Tirée de faits réels
, et surtout (c’est assez rare pour le souligner compte-tenu de sa nomination aux Oscars) film indépendant, Spotlight est l’histoire d’une équipe de journalistes spécialisés du Boston Globe (Mike Rezendes, Sacha Pfeiffer, Walter Robinson, Matt Carroll), Spotlight, traitant des affaires particulièrement importantes, et jouissent d’une petite réputation pour cela. Ce sont ces capacités que Marty Baron cherche quand il est nommé à la tête du journal, en 2001 : alors que les ventes sont à la traîne, entraînant des départs forcés de plusieurs membres, il prend la décision radicale de bousculer les habitudes et la routine de la rédaction, et met Spotlight sur une affaire classée de prêtres pédophiles. Autant dire un dossier brûlant dans une société américaine très catholique…
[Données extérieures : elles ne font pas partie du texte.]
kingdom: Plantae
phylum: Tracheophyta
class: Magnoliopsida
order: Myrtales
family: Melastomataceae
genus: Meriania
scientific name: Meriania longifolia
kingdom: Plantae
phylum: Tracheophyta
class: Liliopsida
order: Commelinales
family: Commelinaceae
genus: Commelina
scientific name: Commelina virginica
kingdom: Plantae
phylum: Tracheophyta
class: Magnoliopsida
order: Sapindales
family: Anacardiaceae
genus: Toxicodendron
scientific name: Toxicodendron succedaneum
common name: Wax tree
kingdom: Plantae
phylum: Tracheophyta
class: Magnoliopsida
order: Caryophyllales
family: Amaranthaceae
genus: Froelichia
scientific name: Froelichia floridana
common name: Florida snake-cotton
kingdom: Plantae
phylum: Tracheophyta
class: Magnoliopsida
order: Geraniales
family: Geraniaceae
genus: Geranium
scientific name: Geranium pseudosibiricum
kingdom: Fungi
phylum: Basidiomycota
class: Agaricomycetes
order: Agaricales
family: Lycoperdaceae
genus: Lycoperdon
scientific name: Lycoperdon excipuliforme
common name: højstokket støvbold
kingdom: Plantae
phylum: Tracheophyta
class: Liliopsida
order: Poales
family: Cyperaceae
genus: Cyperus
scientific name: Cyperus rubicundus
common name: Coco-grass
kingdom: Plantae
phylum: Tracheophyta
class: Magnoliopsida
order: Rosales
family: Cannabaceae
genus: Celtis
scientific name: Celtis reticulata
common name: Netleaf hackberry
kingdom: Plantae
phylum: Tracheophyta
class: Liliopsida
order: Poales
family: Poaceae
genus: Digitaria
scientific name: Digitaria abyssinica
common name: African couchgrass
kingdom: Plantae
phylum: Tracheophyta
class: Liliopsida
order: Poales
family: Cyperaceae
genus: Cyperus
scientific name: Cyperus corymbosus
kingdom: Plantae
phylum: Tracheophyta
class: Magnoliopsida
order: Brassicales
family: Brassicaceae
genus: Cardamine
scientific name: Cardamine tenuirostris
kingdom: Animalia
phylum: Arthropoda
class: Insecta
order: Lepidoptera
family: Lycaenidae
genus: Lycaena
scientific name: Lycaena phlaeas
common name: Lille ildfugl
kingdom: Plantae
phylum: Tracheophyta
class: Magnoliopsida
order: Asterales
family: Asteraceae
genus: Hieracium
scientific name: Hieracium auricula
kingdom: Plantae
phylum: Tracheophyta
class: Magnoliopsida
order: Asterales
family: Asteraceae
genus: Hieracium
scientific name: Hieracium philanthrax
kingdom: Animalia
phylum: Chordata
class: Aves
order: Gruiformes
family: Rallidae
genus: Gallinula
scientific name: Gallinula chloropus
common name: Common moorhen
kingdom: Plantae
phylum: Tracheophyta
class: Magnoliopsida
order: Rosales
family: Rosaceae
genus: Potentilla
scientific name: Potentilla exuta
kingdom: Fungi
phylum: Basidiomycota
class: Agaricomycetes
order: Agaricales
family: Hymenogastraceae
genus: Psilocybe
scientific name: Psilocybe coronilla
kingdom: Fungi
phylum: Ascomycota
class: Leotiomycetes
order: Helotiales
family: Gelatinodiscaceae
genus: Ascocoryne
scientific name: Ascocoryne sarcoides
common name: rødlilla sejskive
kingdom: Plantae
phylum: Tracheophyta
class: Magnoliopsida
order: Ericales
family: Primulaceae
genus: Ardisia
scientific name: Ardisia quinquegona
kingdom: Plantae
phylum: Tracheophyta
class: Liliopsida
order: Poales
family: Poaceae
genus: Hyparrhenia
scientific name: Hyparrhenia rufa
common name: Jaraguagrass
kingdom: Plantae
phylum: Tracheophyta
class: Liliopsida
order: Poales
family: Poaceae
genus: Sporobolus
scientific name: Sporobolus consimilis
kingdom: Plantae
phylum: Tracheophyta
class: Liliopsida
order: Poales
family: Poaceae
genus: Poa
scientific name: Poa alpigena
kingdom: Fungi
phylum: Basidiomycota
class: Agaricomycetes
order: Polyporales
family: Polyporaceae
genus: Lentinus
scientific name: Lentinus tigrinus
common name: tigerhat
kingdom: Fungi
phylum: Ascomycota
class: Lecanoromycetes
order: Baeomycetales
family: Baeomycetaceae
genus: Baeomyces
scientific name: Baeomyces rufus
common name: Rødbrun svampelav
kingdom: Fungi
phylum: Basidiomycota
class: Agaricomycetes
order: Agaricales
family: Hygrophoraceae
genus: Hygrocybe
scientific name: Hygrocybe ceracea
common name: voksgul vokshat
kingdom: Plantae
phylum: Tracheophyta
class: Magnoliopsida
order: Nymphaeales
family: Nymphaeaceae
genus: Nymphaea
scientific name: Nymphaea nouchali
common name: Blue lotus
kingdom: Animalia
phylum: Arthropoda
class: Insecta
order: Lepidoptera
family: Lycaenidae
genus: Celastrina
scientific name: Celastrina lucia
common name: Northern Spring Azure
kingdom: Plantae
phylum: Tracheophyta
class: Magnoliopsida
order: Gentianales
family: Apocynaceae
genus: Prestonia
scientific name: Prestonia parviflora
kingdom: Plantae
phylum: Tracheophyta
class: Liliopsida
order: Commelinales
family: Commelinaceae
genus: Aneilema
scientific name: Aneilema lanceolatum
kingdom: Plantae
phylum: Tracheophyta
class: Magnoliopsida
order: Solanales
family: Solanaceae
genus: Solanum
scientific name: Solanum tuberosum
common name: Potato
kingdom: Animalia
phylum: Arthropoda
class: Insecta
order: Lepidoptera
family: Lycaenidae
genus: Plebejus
Spotlight, non spécialement pour sa forme, mais surtout pour son fond, pour l’important sujet qu’il soulève (la pédophilie au Vatican ne date pas d’hier, et l’enquête est de 2001), risque de rester actuel très longtemps. D’une part pour s’inscrire dans la durée, mais aussi pour mettre en image les dossiers secrets du Vatican, inavouables mais surtout inavoués, mais dont tout le monde est au courant. Par le biais du cinéma, Spotlight ne sert pas juste un film sage et paresseux qui se contenterait d’être un récital de l’enquête comme un élève déclame sa poésie. Spotlight est véritablement animé par une volonté sincère, à l’image de ses personnages, d’offrir une illustration d’un des problèmes sociétaux les plus intrigants (est-ce que Dieu valide vraiment qu’un gosse de 12 ans fasse une pipe à un prêtre de 55 ?) et les plus complexes, tant le catholicisme est une valeur fondamentale dans le monde. Du reste, le statut indépendant du film (trop frileuses les grosses boîtes de production ?) a dû peut-être compliquer un peu son financement, mais de façon très minime, le film ne nécessitant comme accessoires qu’un décor et des costumes réalistes. Ce qui n’est peut-être pas plus mal : la présence cautionnante de Michael Keaton ou Mark Ruffalo a dû facilement écarter ce genre de soucis, et de fait, son budget de 20M de dollars a été non seulement bien suffisant, mais en plus a laissé pleine latitude à l’équipe pour soigner sa reconstitution, loin des pressions véreuses.
Rezendes et Robinson, de passage à Paris, ont voulu que leur investigation ait un « impact sur la société » ; Robinson, rédacteur en chef, lui-même d’éducation catholique, ayant même déclaré que cela n’avait « pas affecté sa foi en Dieu, mais avait détruit sa confiance dans l’institution Eglise catholique« , mettant bien ici en balance la question de la croyance et l’ancrage de le concret. L’enquête et le film, montrant la détermination des journalistes pour que la vérité se fasse (surtout Rezendes toujours au bord de l’explosion), explorent la tension permanente à laquelle ces journalistes sont exposés, que Rezendes et Robinson ont reconnue comme étant « extrêmement difficile et émotionnellement épuisante ». On sent ainsi au travers de ce film une vraie envie de faire ressortir la substantifique moëlle de la société américaine, où le vice peut se cacher même dans le plus ancré, et se terre dans le silence peureux d’une population restant passive devant ce qui la gangrène. Par ailleurs, les acteurs montrent une vraie implication dans le projet et pousse le mimétisme avec une authenticité confondante, en particulier Mark Ruffalo, qui maintient un rythme hallucinant pour rester dans la peau de son personnage, Michael Keaton, qui n’a jamais semblé aussi vrai dans son jeu d’acteur (Robinson dira qu’il lui a « volé son identité »), et Liev Schreiber, méconnaissable et parfait en figure tutélaire (alors que son temps à l’écran est réduit). Derrière Spotlight, derrière la reconstitution de l’équipe spécialisée, il y a une autre équipe, celle du film, dévouée non seulement à un film, mais aussi à un projet.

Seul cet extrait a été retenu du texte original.